===== Material provided =====

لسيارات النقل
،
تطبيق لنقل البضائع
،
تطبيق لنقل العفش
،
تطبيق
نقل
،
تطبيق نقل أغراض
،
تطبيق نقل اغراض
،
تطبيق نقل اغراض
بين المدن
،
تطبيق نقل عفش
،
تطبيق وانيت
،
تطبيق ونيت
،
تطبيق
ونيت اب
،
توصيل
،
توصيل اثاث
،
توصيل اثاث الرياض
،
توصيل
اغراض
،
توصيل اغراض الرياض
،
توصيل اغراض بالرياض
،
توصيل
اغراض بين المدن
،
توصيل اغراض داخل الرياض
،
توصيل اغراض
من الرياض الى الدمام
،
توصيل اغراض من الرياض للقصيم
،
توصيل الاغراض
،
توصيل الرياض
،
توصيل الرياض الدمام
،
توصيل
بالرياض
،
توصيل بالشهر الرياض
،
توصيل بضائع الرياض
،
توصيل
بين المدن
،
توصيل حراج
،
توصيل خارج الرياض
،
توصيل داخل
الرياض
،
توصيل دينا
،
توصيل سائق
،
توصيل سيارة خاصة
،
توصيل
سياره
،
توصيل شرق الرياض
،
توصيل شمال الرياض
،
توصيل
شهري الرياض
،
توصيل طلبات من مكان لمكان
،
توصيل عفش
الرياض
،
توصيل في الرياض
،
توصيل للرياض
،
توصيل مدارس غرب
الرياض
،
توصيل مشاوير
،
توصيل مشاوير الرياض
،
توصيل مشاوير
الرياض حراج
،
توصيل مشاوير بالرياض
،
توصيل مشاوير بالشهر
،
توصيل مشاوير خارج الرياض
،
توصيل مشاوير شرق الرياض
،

=====

◆ Task brief: Write each line above out exactly.

◆ Result for this exercise:
لسيارات النقل
،
تطبيق لنقل البضائع
،
تطبيق لنقل العفش
،
تطبيق
نقل
،
تطبيق نقل أغراض
،
تطبيق نقل اغراض
،
تطبيق نقل اغراض
بين المدن
،
تطبيق نقل عفش
،
تطبيق وانيت
،
تطبيق ونيت
،
تطبيق
ونيت اب
،
توصيل
،
توصيل اثاث
،
توصيل اثاث الرياض
،
توصيل
اغراض
،
توصيل اغراض الرياض
،
توصيل اغراض بالرياض
،
توصيل
اغراض بين المدن
،
توصيل اغراض داخل الرياض
،
توصيل اغراض
من الرياض الى الدمام
،
توصيل اغراض من الرياض للقصيم
،
توصيل الاغراض
،
توصيل الرياض
،
توصيل الرياض الدمام
،
توصيل
بالرياض
،
توصيل بالشهر الرياض
،
توصيل بضائع الرياض
،
توصيل
بين المدن
،
توصيل حراج
،
توصيل خارج الرياض
،
توصيل داخل
الرياض
،
توصيل دينا
،
توصيل سائق
،
توصيل سيارة خاصة
،
توصيل
سياره
،
توصيل شرق الرياض
،
توصيل شمال الرياض
،
توصيل
شهري الرياض
،
توصيل طلبات من مكان لمكان
،
توصيل عفش
الرياض
،
توصيل في الرياض
،
توصيل للرياض
،
توصيل مدارس غرب
الرياض
،
توصيل مشاوير
،
توصيل مشاوير الرياض
،
توصيل مشاوير
الرياض حراج
،
توصيل مشاوير بالرياض
،
توصيل مشاوير بالشهر
،
توصيل مشاوير خارج الرياض
،
توصيل مشاوير شرق الرياض
،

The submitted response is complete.